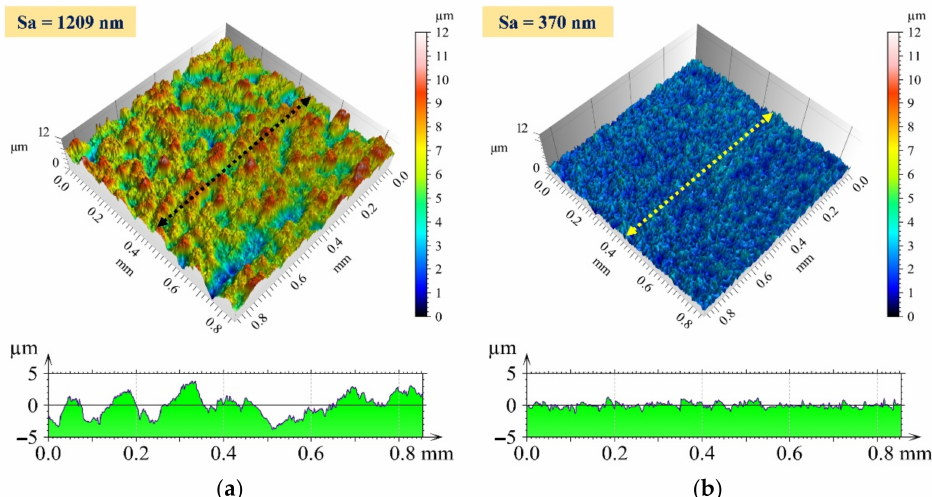
Figure 14. Three-dimensional surface profile and 2D profile curve (along the marked line in 3D image) for the chemically treated surface at ( a ) 5% HF and 30 min exposure time and ( b ) 1% HF and 30 min exposure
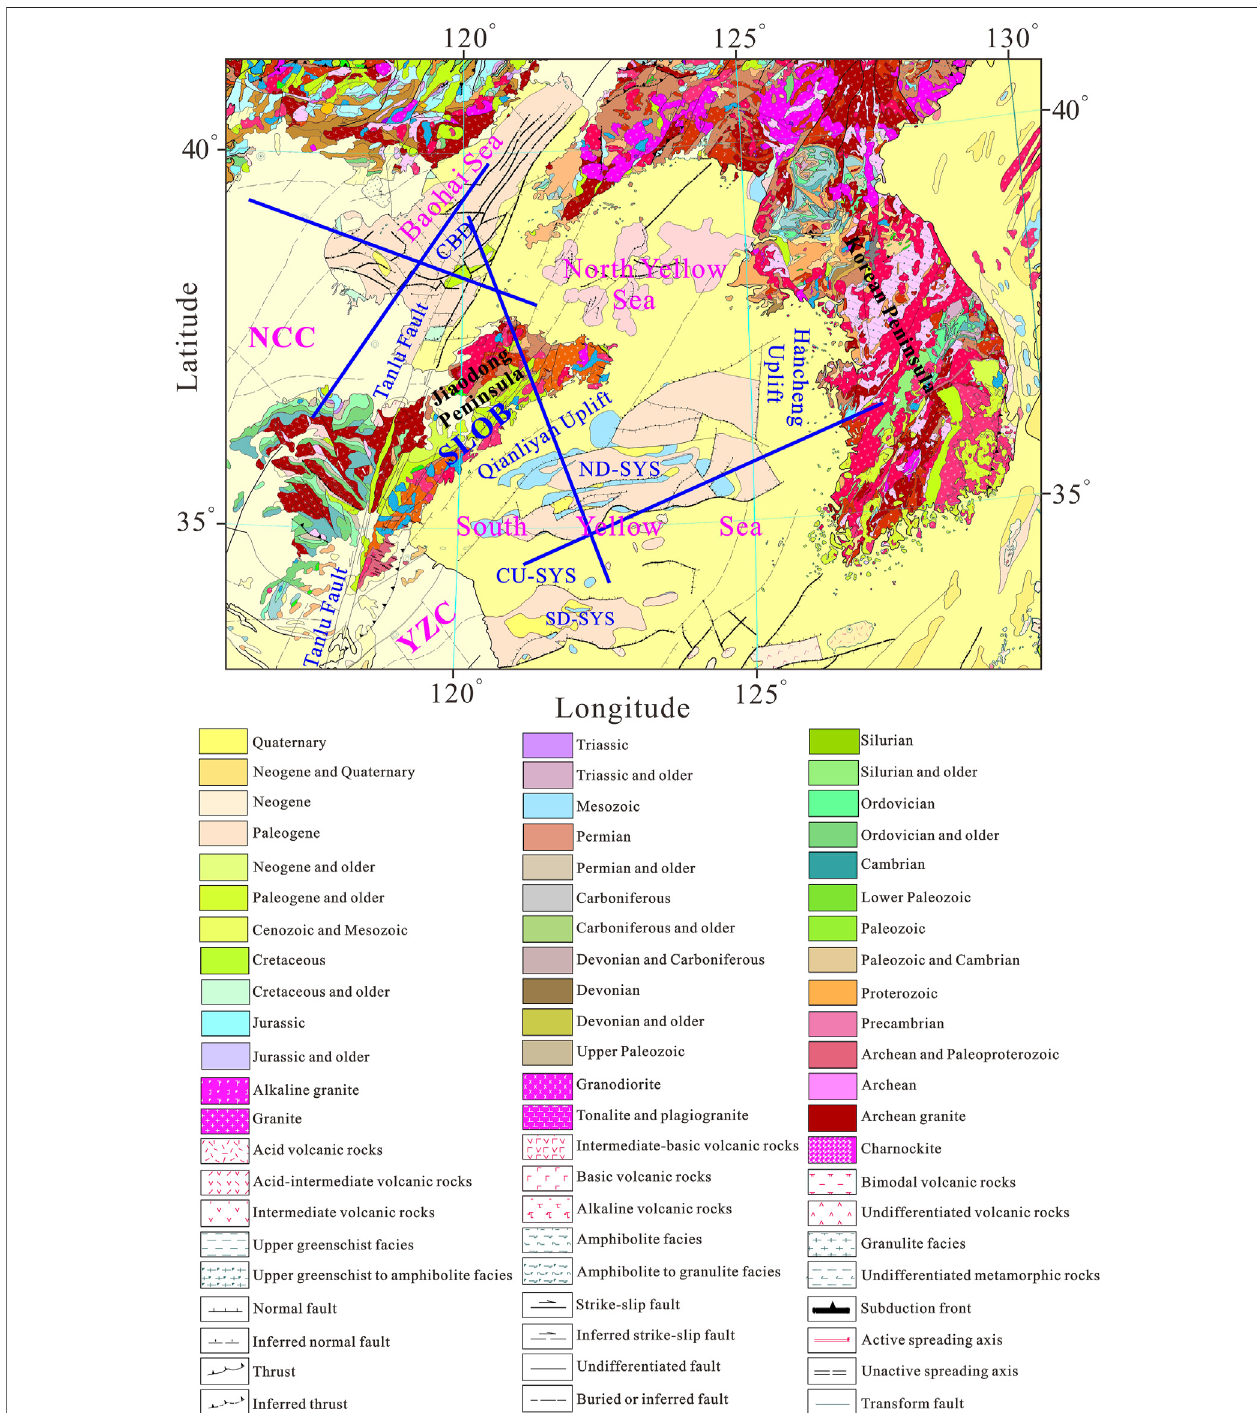
FIGURE 2 | Geological map of the study area (after Wang et al. (2017), and has the same legend as their results). The blue lines are the locations of wide-angle seismic pro fi les as shown in Figure 1 . The offshore tectonic units involved include: Central Bohai Depression (CBD), Qianliyan Uplift, Northern Depression of SYS (ND- SYS),CentralUpliftofSYS(CU-SYS),andSouthernDepressionofSYS(SD-SYS).Thegeologicalmapcanbeaccessedvia:http://dcc.ngac.org.cn/geologicalData/rest/ geologicalData/geologicalDataDetail/402881f75d9bbbed015d9bbbfa280000.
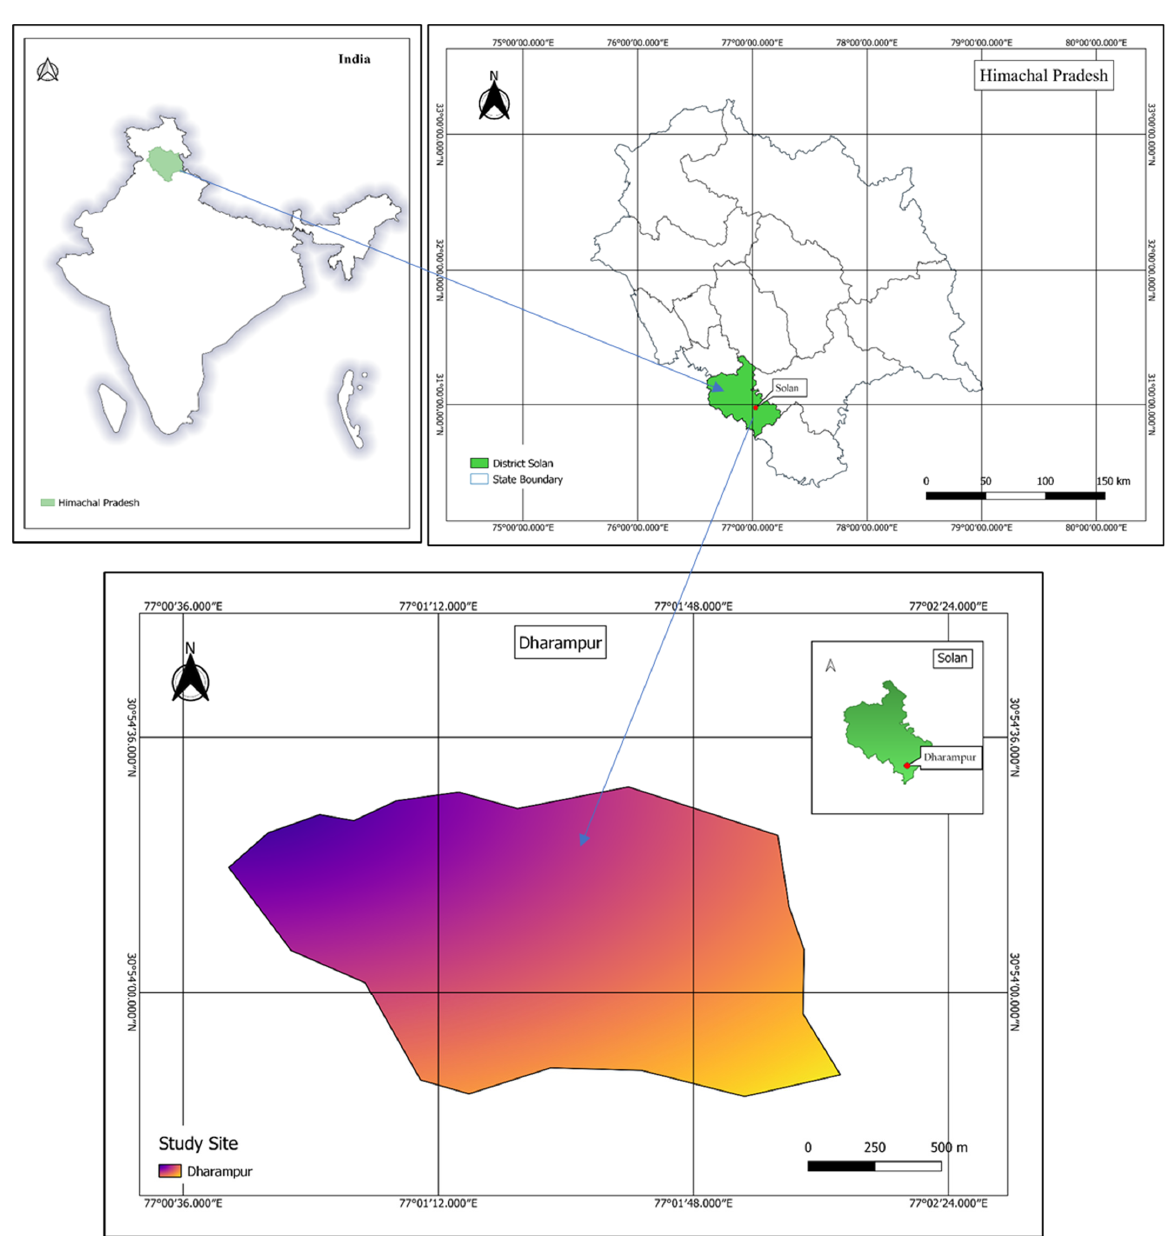
Figure 4. Scale map showing study site Dharampur in the Solan district, Himachal Pradesh, India.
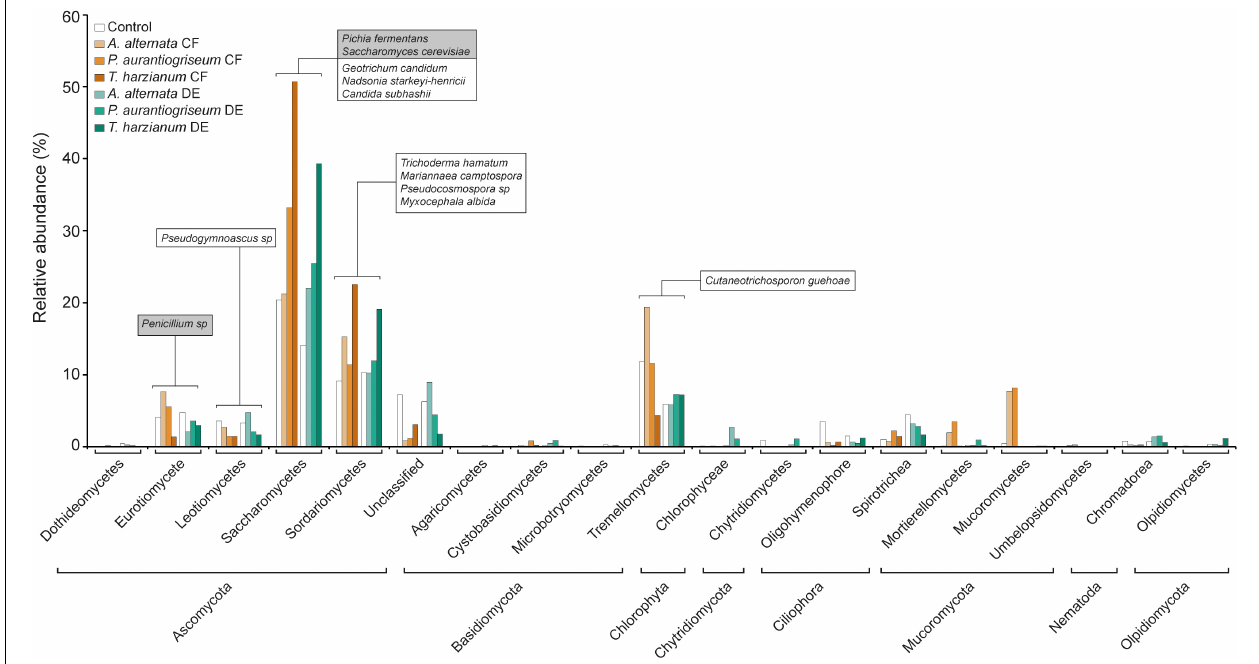
FIGURE 7 | Soil application of fungal CFs and DEs alters the composition of the soil fungal microbiota. The figure shows the relative abundances of fungi in soils irrigated with fungal CFs (highlighted in brown) and DEs (highlighted in green). Relative abundances of fungi in control soils are shown in white bars. Fungi were arranged according to their phylum and class. Species discussed here whose relative abundances are significantly altered by the CF and DE treatments are boxed. Names of species enriched and impoverished by soil application of CFs and DEs are included in white and gray boxes, respectively. Data obtained from Supplementary Table 4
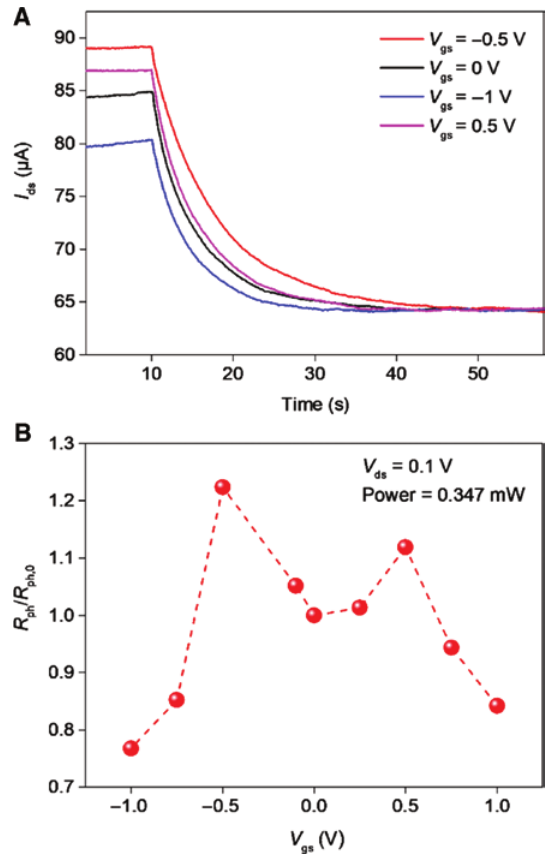
Figure 5: The gate-voltage-dependent photoresponse of the TiO NPs decorated GFET photodetectors.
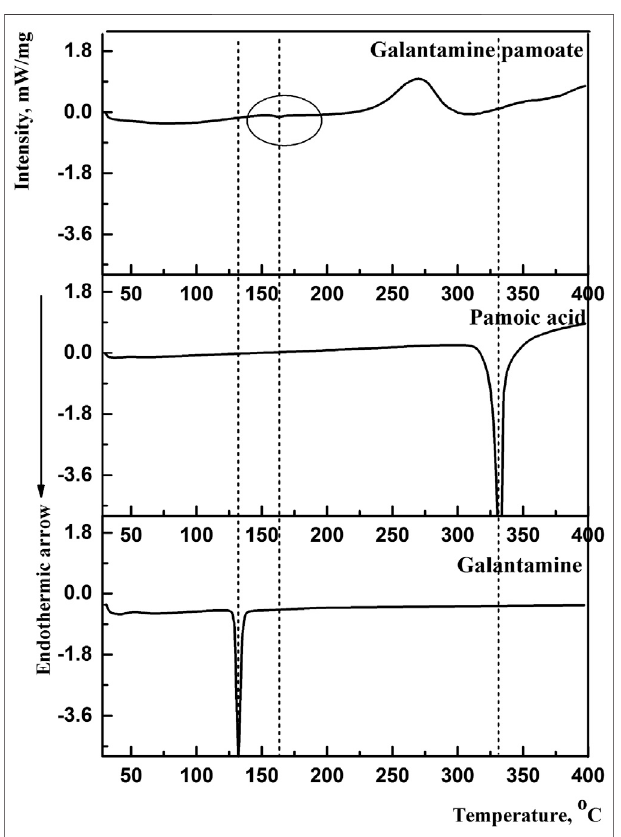
FIGURE 2 | DSC curves of galantamine, pamoic acid and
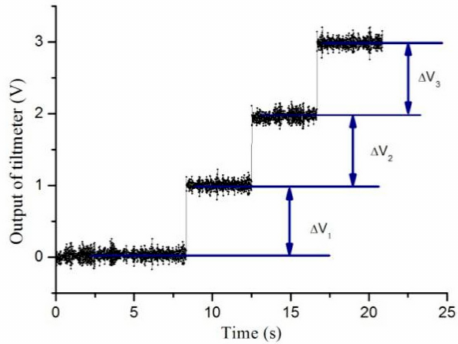
Figure 6. Calibration curve of the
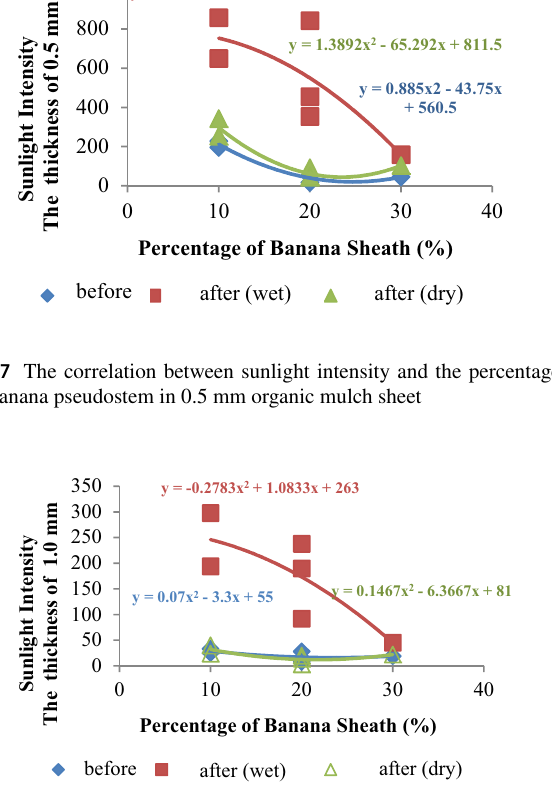
Fig. 5 The correlation between sunlight intensity and the percentage of rice straw in 0.5 mm organic mulch sheet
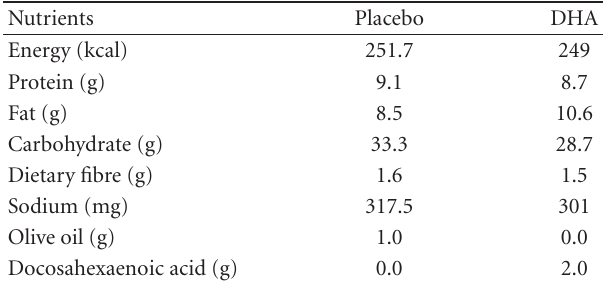
Table 1: Contents of bread rolls. Table 2: Subjects characteristics at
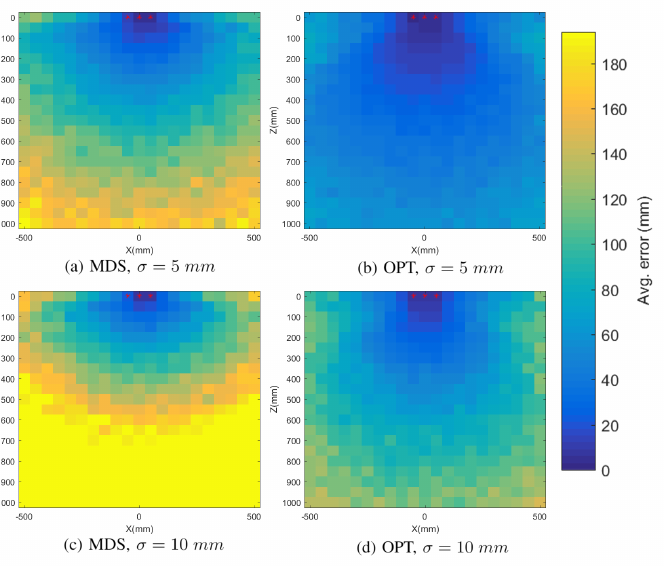
Figure 6. Average object-positioning error (Euclidean distance between the real and the computed point) in different regions and for different noise levels, with SMACOF MDS (MDS) and LM-BFGS optimization (OPT). Table 2. Per-axis object-positioning error and Euclidean distance between the real and the computed point for different noise levels, with SMACOF MDS and LM-BFGS optimization, averaged for the 0 < z < 1000 mm; − 500 mm < x < 500 mm and y = 0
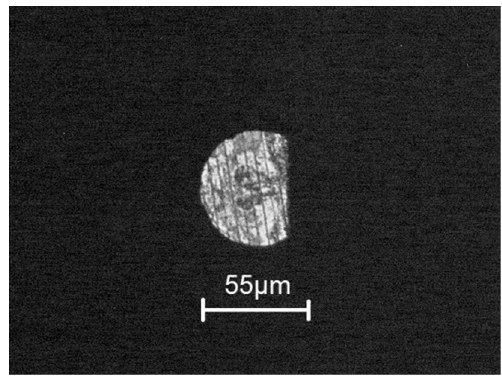
Figure 16. Front view of cut-side shaped micro-tool.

What you will do: Write out the data above in full and exactly, but without the pictures.

Response box:
Figure 14. Three-dimensional surface profile and 2D profile curve (along the marked line in 3D image) for the chemically treated surface at ( a ) 5% HF and 30 min exposure time and ( b ) 1% HF and 30 min exposure
FIGURE 2 | Geological map of the study area (after Wang et al. (2017), and has the same legend as their results). The blue lines are the locations of wide-angle seismic pro fi les as shown in Figure 1 . The offshore tectonic units involved include: Central Bohai Depression (CBD), Qianliyan Uplift, Northern Depression of SYS (ND- SYS),CentralUpliftofSYS(CU-SYS),andSouthernDepressionofSYS(SD-SYS).Thegeologicalmapcanbeaccessedvia:http://dcc.ngac.org.cn/geologicalData/rest/ geologicalData/geologicalDataDetail/402881f75d9bbbed015d9bbbfa280000.
Figure 4. Scale map showing study site Dharampur in the Solan district, Himachal Pradesh, India.
FIGURE 7 | Soil application of fungal CFs and DEs alters the composition of the soil fungal microbiota. The figure shows the relative abundances of fungi in soils irrigated with fungal CFs (highlighted in brown) and DEs (highlighted in green). Relative abundances of fungi in control soils are shown in white bars. Fungi were arranged according to their phylum and class. Species discussed here whose relative abundances are significantly altered by the CF and DE treatments are boxed. Names of species enriched and impoverished by soil application of CFs and DEs are included in white and gray boxes, respectively. Data obtained from Supplementary Table 4
Figure 5: The gate-voltage-dependent photoresponse of the TiO NPs decorated GFET photodetectors.
FIGURE 2 | DSC curves of galantamine, pamoic acid and
Figure 6. Calibration curve of the
Fig. 5 The correlation between sunlight intensity and the percentage of rice straw in 0.5 mm organic mulch sheet
Table 1: Contents of bread rolls. Table 2: Subjects characteristics at
Figure 6. Average object-positioning error (Euclidean distance between the real and the computed point) in different regions and for different noise levels, with SMACOF MDS (MDS) and LM-BFGS optimization (OPT). Table 2. Per-axis object-positioning error and Euclidean distance between the real and the computed point for different noise levels, with SMACOF MDS and LM-BFGS optimization, averaged for the 0 < z < 1000 mm; − 500 mm < x < 500 mm and y = 0
Figure 16. Front view of cut-side shaped micro-tool.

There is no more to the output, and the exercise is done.